How to complete this task:
Your job is to return every line in the data holding the string "bidding".
--
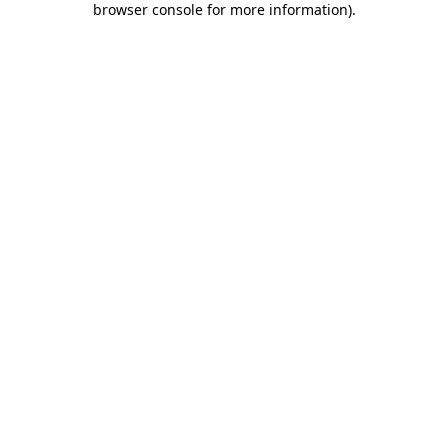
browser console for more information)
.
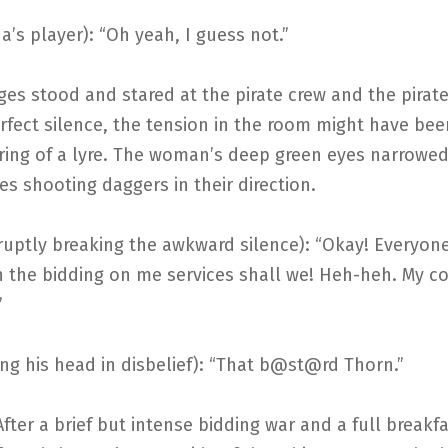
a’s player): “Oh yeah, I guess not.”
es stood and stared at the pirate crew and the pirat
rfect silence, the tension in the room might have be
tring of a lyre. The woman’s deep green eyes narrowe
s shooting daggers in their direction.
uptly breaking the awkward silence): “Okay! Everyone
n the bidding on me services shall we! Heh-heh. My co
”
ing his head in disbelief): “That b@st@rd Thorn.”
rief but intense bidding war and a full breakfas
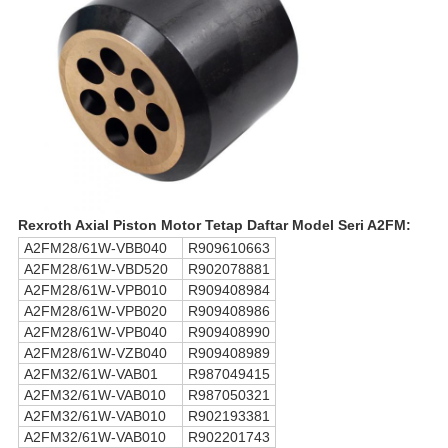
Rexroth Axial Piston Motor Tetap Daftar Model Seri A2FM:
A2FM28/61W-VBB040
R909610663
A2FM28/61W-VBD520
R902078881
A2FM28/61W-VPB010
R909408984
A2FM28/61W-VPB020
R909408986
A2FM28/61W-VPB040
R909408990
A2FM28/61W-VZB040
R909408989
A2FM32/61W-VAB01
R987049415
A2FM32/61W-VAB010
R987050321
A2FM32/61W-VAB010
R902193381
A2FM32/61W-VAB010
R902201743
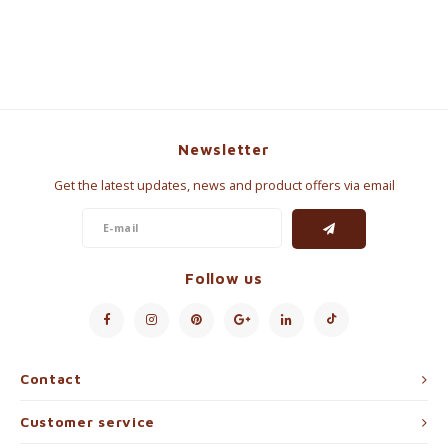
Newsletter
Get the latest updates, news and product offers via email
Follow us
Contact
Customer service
--
The answer:
n the bidding on me services shall we! Heh-heh. My co
rief but intense bidding war and a full breakfas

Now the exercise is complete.